## REQUIRED WORK
Copy the stretch from the line containing "Case Study #1: Reducing" through the line containing "Castle View School", substituting "Hub" for each occurrence of "Portal" and changing nothing else.

Collected data:
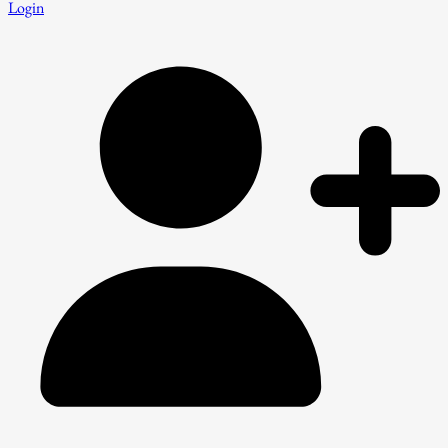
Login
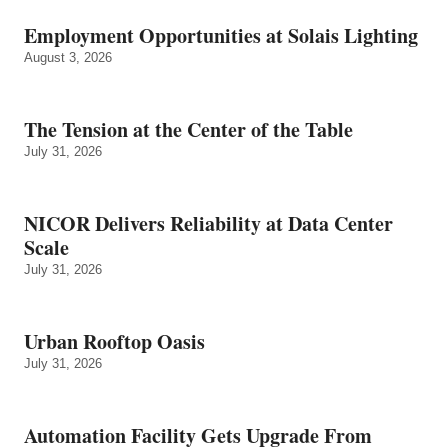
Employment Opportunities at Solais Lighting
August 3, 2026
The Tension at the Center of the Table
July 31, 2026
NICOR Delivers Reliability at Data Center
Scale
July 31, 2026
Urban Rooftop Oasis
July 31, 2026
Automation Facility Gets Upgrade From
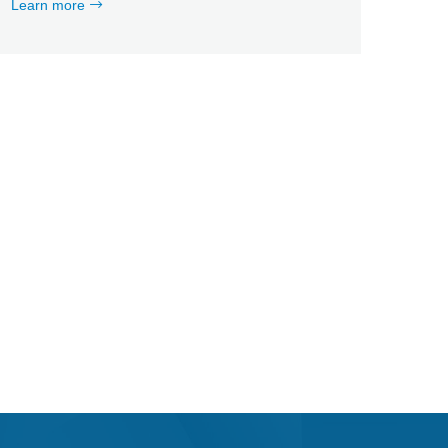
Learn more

...

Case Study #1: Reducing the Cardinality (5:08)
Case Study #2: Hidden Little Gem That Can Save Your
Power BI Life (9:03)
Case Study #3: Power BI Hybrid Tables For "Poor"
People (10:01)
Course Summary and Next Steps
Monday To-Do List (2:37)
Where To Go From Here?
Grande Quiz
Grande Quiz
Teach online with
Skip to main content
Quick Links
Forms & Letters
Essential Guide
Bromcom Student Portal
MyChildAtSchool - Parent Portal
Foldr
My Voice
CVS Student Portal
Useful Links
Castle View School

## TASK RESPONSE
Case Study #1: Reducing the Cardinality (5:08)
Case Study #2: Hidden Little Gem That Can Save Your
Power BI Life (9:03)
Case Study #3: Power BI Hybrid Tables For "Poor"
People (10:01)
Course Summary and Next Steps
Monday To-Do List (2:37)
Where To Go From Here?
Grande Quiz
Grande Quiz
Teach online with
Skip to main content
Quick Links
Forms & Letters
Essential Guide
Bromcom Student Hub
MyChildAtSchool - Parent Hub
Foldr
My Voice
CVS Student Hub
Useful Links
Castle View School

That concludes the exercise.